COS 40-10
Plants are not dumb: The role of photorespiration and respiration in plant assimilation of nitrate to protein

Tuesday, August 12, 2014: 4:40 PM
Regency Blrm A, Hyatt Regency Hotel
Arnold Bloom, Plant Sciences, University of California, Davis
Background/Question/Methods

Plant nitrogen concentrations generally decline under elevated CO2 atmospheres. The presenter has proposed that CO2 inhibits nitrate assimilation into protein in the shoots of C3 plants. Several independent meta-analyses have now concluded that this is the explanation most consistent with observations from hundreds of studies.

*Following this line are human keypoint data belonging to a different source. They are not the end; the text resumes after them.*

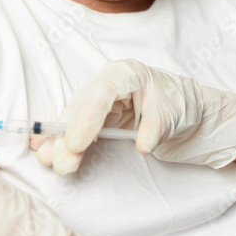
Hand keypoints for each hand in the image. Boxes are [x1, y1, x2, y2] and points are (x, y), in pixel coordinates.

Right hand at [34, 59, 235, 175]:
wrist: (191, 115)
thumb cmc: (182, 105)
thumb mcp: (174, 113)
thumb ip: (157, 127)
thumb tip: (143, 144)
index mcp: (127, 74)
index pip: (102, 91)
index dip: (86, 116)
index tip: (77, 142)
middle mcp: (108, 85)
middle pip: (82, 107)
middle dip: (68, 135)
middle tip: (63, 161)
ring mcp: (100, 103)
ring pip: (74, 120)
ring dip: (60, 142)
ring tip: (49, 162)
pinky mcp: (97, 121)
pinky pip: (76, 129)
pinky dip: (62, 141)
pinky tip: (44, 151)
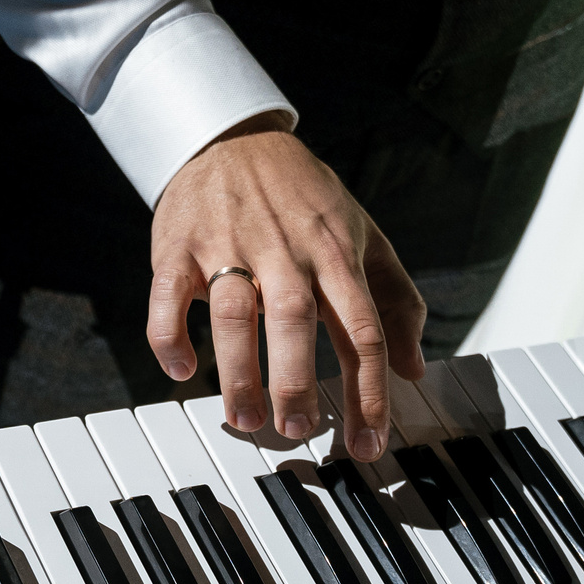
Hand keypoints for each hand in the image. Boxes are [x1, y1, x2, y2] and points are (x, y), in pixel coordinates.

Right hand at [146, 113, 426, 461]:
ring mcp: (230, 244)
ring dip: (237, 371)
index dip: (369, 392)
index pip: (362, 330)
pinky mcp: (179, 245)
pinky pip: (169, 296)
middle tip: (297, 430)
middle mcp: (288, 250)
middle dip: (296, 382)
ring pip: (234, 313)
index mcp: (338, 254)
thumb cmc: (304, 199)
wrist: (234, 138)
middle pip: (297, 321)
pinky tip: (182, 371)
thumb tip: (414, 368)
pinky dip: (171, 336)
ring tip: (244, 419)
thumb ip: (396, 301)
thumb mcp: (363, 236)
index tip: (367, 445)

This presentation will show the results of experiments on Arabidopsis and wheat grown in controlled environmental chambers. Ten independent methods examined the influence of CO2 on nitrate assimilation. These methods included shoot CO2 and O2 gas exchange, chlorophyll fluorescence, stable isotope fractionation, isotope labelling, nitrate depletion from the medium, plant nitrate and organic nitrogen accumulation, genotypes with altered nitrate reductase capacity, and growth analysis.

Results/Conclusions

All ten methods affirmed that CO2 inhibited nitrate assimilation in Arabidopsis and wheat during the day and night. Several physiological mechanisms were responsible for this inhibition. (1) Photorespiration, contrary to popular opinion, is not a wasteful process; rather it can empower the first step of nitrate assimilation. (2) Bicarbonate interferes with nitrite transport into chloroplasts. These mechanisms have broad implications:

(1)    C3 carbon fixation is far more efficient than previously thought, and this may explain why C3 species still comprise about 96% of the world’s flora despite 23 million years of atmospheric CO2 concentrations below 400 ppm.

(2)    Plant responses to rising CO2 vary as a result of the differences in the reliance of plants on ammonium and nitrate as nitrogen sources.

(3)    Declining protein concentrations in plants that are reliant on nitrate are responsible for increasing pest damage as herbivores consume more plant material to meet their nutritional needs.